I for one gladly accept that revelation of intelligence in its stark simplicity. When I first learned about ID, I let my mind speculate about that intelligence: it was supreme, all powerful, and benevolent. But what humans observe in nature is simply intelligent designs. Could I be satisfied with that terse revelation of nature? Yes I could and I am.
Apparently, during the deliberations in your court, some advocate remarked that the teenagers in science classes could easily be led to believe that the Intelligence revealed in nature's designs is the same Being who is revealed more elaborately in the Bible.
So, instead of flatly saying that "ID is not science", you could have warned the science teachers not to identify the Intelligence of ID with what the Bible and its preachers call God. The theory of ID does not say that nor should the teachers of ID.
Such an injunction would have been within your authority and competence, not so your opinion that "ID is not science". A judge determines what is or is not lawful - not what is or is not scientific. I believe that in this instance you may have overstepped the bounds of your competence.
To ward off this indictment, you grasped the charge that ID was nothing but creationism in disguise. In 1987 the Supreme Court ruled that creationism may not be taught in public schools. Identifying ID with creationism got you off the hook. You could benefit from their decision and authority to exclude the teaching of ID in the science class rooms of public schools.
But when you forbade the teaching of ID in high school science classes, you prevented teenagers from hearing about intelligent designs in nature that presuppose intelligence. That was an injustice to those young people who are being brainwashed by instructors of revealed religions at home and churches or synagogues or mosques.
I recall my teenage environment totally immersed in Catholicism. About God and religion I knew nothing other than what my parents, nuns and priests taught me. So in making choices for my career and preparing for it, the profession of priesthood appeared like the most noble. That's what I chose and became its captive for many years.
Today's teenagers are also preparing for their future. Millions of them are born and bred in religious families and in places of worship where they hear only about God as revealed in the Bible or the Koran. There God is revealed as the creator of the universe which includes the earth in which we live.
For centuries, religions caused conflict, persecution, and wars. To avoid that in our country, the constitution forbids the promotion of any religion in its laws and institutions.
In March 1925, the State of Tennessee forbade the teaching of evolution in public schools. Months later one teacher, John Scopes, ignored that prohibition and taught evolution in his class.
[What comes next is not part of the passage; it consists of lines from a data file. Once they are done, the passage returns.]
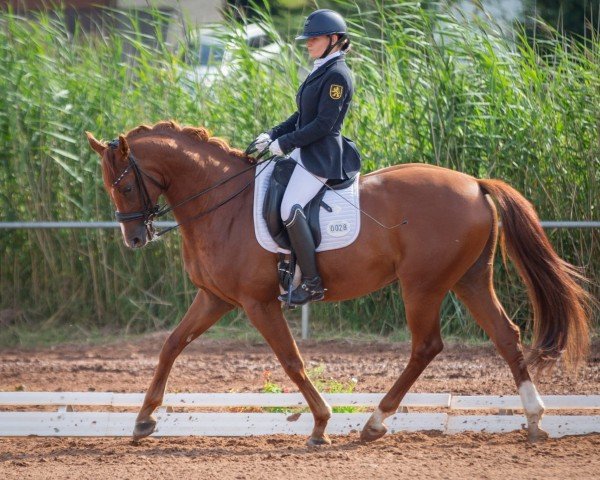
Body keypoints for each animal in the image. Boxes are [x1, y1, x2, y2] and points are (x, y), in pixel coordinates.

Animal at [85, 122, 592, 444]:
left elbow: (291, 361)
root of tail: (475, 183)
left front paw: (321, 424)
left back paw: (374, 422)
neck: (222, 203)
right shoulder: (215, 298)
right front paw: (143, 421)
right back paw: (534, 420)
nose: (135, 238)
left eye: (124, 186)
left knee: (427, 346)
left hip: (422, 285)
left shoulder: (257, 302)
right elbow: (171, 345)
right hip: (469, 278)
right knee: (506, 335)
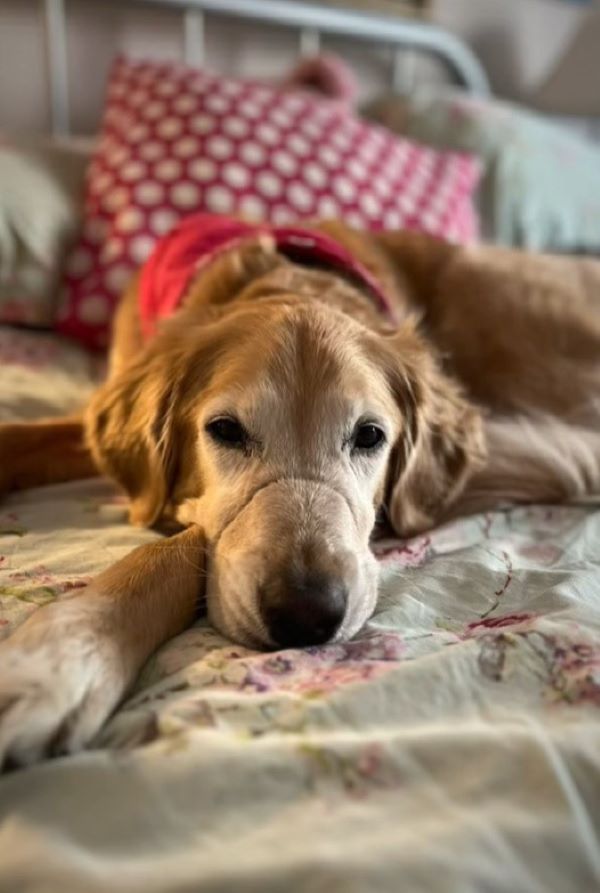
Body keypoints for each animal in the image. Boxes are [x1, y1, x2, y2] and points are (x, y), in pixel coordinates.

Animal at [1, 216, 600, 768]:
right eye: (225, 430)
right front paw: (62, 655)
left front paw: (64, 656)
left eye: (370, 436)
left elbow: (181, 546)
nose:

The court found him guilty and fined him.
Later in the year, after a famous debate, the state allowed the teaching of evolution in public schools.
In 1987, the U.S.Supreme Court ruled that states cannot require public schools to balance evolution lessons by teaching creationism.
I have a feeling that history will repeat itself with a twist. This year, your court ruled that public school boards in your district cannot require the science teacher to balance evolution lessons by teaching or simply mentioning the theory of Intelligent Design.
While regretting your ruling against the teaching of ID in science classes, I am confident that the truth of ID will win out and its teaching in science classes will resume somewhere in the country. But next time, when it's challenged in court, perhaps in the Supreme Court, ID will be allowed in the science class - not to replace the valid theory of evolution but to complement it with another facet of the universe. That will be a great day for teenagers in science classrooms. Those youngsters need and deserve to know the whole truth about nature.